Comfortable in the cushy lifestyle that comes from adhering to his British bosses or chanting 'Churchill Chalisa' over Winston's famous 'Fight them on the beaches' speech, Usha's father isn't as obsequious as he is pragmatic. Sachin Khedekar seamlessly encapsulates his character's stubborn pattern and self-satisfaction in picking convenience over principles.

Conflict arises when his college-going daughter wants to exercise her privileges by joining India's final fight for independence, which kickstarts in Bombay after Gandhi's call for 'Do or Die' in 1942 led the way for the Quit India Movement.

Often, Bombay's money and movies image overshadows its place in history. Ae Watan Mere Watan quietly acknowledges this (um, except Kamala Nehru Park wasn't built until 1952) while noting how the city has always given wings to independent young women in pursuit of their dreams.
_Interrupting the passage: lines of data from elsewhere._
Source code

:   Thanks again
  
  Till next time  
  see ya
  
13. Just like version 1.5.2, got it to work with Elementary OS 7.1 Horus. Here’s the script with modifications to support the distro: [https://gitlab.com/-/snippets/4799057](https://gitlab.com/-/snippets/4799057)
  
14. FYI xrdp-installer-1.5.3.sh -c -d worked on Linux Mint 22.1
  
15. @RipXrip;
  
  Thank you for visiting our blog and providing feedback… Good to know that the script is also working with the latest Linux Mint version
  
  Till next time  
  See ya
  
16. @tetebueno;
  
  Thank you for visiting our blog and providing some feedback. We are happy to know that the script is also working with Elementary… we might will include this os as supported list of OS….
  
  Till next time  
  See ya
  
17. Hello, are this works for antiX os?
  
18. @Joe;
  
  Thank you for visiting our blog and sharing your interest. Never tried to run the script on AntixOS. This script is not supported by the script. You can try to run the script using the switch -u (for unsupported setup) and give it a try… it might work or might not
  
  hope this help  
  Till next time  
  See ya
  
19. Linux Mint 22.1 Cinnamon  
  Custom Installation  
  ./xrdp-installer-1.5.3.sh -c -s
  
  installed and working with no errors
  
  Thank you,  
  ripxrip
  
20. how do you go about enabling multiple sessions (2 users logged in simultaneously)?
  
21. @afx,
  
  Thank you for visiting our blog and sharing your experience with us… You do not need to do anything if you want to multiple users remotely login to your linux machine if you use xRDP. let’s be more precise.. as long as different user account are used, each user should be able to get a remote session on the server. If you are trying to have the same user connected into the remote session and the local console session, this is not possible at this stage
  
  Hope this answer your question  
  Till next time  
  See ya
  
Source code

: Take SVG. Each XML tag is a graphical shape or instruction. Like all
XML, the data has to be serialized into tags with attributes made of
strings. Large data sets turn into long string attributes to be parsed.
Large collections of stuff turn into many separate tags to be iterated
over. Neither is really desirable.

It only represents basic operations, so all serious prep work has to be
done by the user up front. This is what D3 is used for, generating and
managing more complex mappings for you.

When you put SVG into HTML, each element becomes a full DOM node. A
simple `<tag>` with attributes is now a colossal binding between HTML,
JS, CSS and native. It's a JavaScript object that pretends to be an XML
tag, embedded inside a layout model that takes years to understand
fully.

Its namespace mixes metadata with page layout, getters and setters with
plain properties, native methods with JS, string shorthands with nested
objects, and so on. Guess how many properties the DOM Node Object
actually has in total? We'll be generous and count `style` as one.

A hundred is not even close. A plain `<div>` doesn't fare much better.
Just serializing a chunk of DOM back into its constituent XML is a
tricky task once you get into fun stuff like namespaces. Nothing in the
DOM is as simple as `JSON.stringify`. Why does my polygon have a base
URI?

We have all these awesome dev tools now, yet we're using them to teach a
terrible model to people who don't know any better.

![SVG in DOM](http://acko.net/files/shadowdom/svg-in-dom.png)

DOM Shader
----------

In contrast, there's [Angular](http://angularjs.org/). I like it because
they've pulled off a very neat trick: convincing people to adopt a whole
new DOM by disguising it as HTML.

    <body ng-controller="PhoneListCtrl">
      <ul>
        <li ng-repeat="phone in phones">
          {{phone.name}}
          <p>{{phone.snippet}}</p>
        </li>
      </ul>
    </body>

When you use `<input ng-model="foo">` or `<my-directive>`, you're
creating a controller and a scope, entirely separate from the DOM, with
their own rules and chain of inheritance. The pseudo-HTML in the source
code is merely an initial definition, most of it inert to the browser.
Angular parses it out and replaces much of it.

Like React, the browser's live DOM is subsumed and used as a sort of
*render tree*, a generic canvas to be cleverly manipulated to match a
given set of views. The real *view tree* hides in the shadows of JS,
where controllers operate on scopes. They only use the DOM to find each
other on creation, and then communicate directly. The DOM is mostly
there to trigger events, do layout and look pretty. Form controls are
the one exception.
Modern-day resonance aside, the khaki-toned period drama plays out like a product of its time, unsuspecting of the magnitude and momentum the rebellion will take or the value of Usha's own participation.

Experiencing the dilemmas of a girl at odds with her father's sell-out ideology when forced to choose between parent and patriotism or her disappointment when her companion doesn't share her promise of celibacy, Usha's concerns are there and then.

Her unwavering idealism and intrinsic feminism may make Usha difficult in the eyes of the men in her life but azadi ki ladai precedes everything else.

Against the backdrop of World War II, gagged media and foremost freedom fighters thrown in prison, Congress Radio is born.

Communicating over a covert radio operation from top-secret hideouts of South Bombay, Usha and company relay emotionally-charged speeches by Gandhi (a lacklustre Uday Chandra) to Ram Manohar Lohia (Emraan Hashmi) calling for nationwide dissent.

It's not a big part, but the virtually unrecognisable Hashmi's charisma provides believable comfort to his 20-something followers in the movie.

Untouched by the conceit of facing the camera too many times, the boys fawning at him and flanking Sara are heartfelt in their predicament.

Abhay Verma's (of The Family Man Season 2 fame) lovelorn condition and the fire in spunky Sparsh Shrivastav's (of Laapataa Ladies fame) belly often outshine Sara's earnest demeanour.

Evoking mom Amrita Singh's bindi and braids look in Sunny, the articulate actor is disposed to old school theatrics. Reining in her melodramatic impulses for most part, she cannot resist the opportunity to go extra every single time she cries 'Karo Ya Maro'.

Given this revolt's mostly passive nature, tension arises in lugging cumbersome technology from place to place when chased by an equally cumbersome technology employed by the Britishers to trace the rebels.

Ae Watan Mere Watan's retro imagery isn't limited to antiquated machinery, erstwhile trams and vintage cars; it also falls back on old fashioned plot tropes like the classic burkha disguise to escape the cops.

Bollywood biopics have a tendency to shuffle chronologies, romanticise or overstate the truth.

Ae Watan Mere Watan isn't above fictionalising Usha Mehta's story or depicting the Brits like one-note grimacing geezers (Alexx O'Nell). Yet, before it slumps into a needless overdrive of dramatic excesses and stagy hysterics, there's a sincere desire to capture the early 1940s.

For a movie where radio acts as a powerful tool, Ae Watan Mere Watan exemplifies the importance of having a voice in Darab Farooqui's eloquent expressions.

Director Kannan Iyer's world building relies on the everyday challenges faced by its young protestors upholding Gandhian values and rejecting capitalism yet bending over backwards to raise funds for their mission -- 'Bina paison ke inquilab tak laana namumkin hai batao', one of them shakes his head in amusement.

Mostly though, it's Usha's defiant 'ukhaad phenkenge un sabko jinko lagta hai ke woh Bharat chala rahe hain' sentiment fuelling the resistance.

In 1942, it amounted to a radio revolution. In 2024, it's radio silence.

Ae Watan Mere Watan streams on Amazon Prime Video.